父親の会社が倒産して一文なしになった青年チー(エディ・ポン)は、チーは総合格闘技で金を稼ごうとし、ジムの雑用係で元ボクシング王者のファイ(ニック・チョン)にコーチ役を頼み込む。ファイは借金を抱え取り立て屋に追われていた。ファイが居候しているアパートの家主クワン(メイ・ティン)は、息子の死から立ち直れずにいた。監督はダンテ・ラム。
 3人の傷ついた男女が、自分の為、そして誰かの為に人生をもう一度取り戻そうと奮起する。その姿は不器用だが清々しい。特に、自堕落でやる気のなかったファイが、チーの為に、そしてクワンとのその娘の為にもう一度立ち上がろうとする様には胸が熱くなる。愚直にファイを慕うチーもかわいいし、気丈にクワンを支え続ける娘・シウタン(クリスタル・リー)とファイとのやりとりも微笑ましい。ど直球で、愚直に登場人物全員が一生懸命な作品だった。いわゆる「悪役」的なキャラクターは出てこない(借金を取り立てに来るヤクザくらい)。
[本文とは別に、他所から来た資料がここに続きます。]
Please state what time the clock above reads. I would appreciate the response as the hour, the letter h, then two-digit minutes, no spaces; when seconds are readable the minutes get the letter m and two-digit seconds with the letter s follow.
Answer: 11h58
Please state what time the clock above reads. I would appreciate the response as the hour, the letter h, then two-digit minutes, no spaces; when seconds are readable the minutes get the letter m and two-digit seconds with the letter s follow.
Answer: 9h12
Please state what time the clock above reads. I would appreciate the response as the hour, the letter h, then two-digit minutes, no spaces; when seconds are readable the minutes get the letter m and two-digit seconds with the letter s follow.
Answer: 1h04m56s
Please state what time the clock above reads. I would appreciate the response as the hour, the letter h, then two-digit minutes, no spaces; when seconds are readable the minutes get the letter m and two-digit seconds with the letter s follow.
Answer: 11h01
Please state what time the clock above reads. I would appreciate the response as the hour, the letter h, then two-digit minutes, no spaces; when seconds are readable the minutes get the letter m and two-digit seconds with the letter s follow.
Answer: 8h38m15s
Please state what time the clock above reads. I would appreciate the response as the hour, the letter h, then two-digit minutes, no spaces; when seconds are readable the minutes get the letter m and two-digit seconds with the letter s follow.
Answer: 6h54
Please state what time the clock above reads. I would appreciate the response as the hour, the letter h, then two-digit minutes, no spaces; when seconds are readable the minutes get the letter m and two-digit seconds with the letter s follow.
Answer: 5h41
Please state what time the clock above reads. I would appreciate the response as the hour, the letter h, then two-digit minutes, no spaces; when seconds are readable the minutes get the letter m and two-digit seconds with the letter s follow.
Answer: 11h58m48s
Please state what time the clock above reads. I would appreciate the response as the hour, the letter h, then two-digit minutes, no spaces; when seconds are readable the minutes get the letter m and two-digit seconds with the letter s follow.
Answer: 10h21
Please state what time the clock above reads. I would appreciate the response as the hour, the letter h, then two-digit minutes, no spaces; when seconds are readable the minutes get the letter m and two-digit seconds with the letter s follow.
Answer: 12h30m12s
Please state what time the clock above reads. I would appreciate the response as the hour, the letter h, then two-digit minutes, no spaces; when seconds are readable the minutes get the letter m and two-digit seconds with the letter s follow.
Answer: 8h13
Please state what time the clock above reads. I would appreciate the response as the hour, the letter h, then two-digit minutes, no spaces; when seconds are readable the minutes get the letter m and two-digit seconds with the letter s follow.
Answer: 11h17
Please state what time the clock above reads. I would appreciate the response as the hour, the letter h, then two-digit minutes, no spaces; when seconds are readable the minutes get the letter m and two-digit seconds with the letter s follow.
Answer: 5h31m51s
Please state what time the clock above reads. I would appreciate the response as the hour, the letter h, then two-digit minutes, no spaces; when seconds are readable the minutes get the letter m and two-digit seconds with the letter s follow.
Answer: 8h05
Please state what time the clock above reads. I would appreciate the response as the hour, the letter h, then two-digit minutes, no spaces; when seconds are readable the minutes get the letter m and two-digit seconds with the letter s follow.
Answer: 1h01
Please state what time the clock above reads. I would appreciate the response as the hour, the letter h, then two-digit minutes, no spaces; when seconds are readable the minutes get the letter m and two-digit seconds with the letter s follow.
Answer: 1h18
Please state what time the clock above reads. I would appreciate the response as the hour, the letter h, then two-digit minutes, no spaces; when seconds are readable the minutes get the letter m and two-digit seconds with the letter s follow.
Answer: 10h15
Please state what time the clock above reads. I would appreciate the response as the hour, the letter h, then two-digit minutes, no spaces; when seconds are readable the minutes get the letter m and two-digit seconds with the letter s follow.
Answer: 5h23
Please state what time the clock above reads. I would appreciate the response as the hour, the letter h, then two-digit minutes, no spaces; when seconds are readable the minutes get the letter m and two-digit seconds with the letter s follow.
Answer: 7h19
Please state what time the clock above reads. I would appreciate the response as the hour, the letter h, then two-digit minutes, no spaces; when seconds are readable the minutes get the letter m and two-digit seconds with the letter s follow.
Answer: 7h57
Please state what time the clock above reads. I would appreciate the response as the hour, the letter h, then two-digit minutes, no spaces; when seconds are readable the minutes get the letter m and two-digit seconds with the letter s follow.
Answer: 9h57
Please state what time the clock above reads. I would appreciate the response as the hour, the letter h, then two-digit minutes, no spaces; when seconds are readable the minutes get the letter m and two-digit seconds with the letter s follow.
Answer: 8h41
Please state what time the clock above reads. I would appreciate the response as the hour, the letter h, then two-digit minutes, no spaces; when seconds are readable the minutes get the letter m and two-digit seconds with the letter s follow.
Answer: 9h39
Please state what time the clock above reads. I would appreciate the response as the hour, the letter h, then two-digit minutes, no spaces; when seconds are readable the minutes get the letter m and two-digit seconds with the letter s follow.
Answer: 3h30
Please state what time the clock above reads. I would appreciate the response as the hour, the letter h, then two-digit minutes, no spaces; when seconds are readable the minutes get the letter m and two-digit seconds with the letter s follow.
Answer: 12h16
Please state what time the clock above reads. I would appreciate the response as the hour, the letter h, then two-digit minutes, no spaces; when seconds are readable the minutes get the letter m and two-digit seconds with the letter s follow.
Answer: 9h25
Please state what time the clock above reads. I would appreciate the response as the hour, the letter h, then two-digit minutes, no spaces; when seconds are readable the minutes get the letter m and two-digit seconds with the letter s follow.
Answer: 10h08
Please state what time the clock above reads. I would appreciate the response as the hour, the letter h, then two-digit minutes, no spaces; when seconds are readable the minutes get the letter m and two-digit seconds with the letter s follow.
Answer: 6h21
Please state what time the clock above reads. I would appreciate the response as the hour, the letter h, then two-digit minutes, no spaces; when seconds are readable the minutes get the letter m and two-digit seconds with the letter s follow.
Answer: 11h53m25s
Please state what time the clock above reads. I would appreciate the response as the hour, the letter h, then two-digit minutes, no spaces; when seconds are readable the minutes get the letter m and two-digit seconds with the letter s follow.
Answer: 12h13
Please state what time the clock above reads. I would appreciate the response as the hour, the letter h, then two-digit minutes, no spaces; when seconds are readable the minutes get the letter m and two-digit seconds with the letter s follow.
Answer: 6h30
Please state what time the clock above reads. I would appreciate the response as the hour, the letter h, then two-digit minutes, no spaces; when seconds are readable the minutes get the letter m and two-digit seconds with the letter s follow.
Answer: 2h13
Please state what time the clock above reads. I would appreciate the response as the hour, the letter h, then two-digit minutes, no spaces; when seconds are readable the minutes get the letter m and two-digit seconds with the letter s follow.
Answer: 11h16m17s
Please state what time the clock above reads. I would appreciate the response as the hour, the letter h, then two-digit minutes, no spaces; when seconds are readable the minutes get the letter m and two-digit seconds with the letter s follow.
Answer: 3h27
格闘技の対戦相手にしてもいけすかないところはあっても、戦い方が卑怯だとかいうことはなくて、まっとうに試合をする。チーやファイ、特にファイにとっての真の敵は過去の自分、自分自身なのかもしれない。
 好作ではあるのだが、特に前半が回りくどくて、特別長尺の作品ではないのにやたらと長く感じた。本作に限ったことではなく、ダンテ・ラム監督の作品はエピソードが1周余計というか、それいる?みたいな部分が結構あるように思う。私の好みに合わないというだけなんだろうけど、色々と盛りすぎで、そこまでサービスしてくれなくてもいいよ、と思ってしまう。チーとファイのいちゃいちゃ(笑)にしても狙い澄ましたように見せられてもな・・・。
 格闘技戦シーンが予想外に見応えあって、格闘技素人の私でも気分が盛り上がった。下手に派手派手しく見せるのではなく、いかにも実際の試合っぽい技のかけあい、双方がどういう狙いでそういう動きになっているのか、なんとなくわかるのがよかった。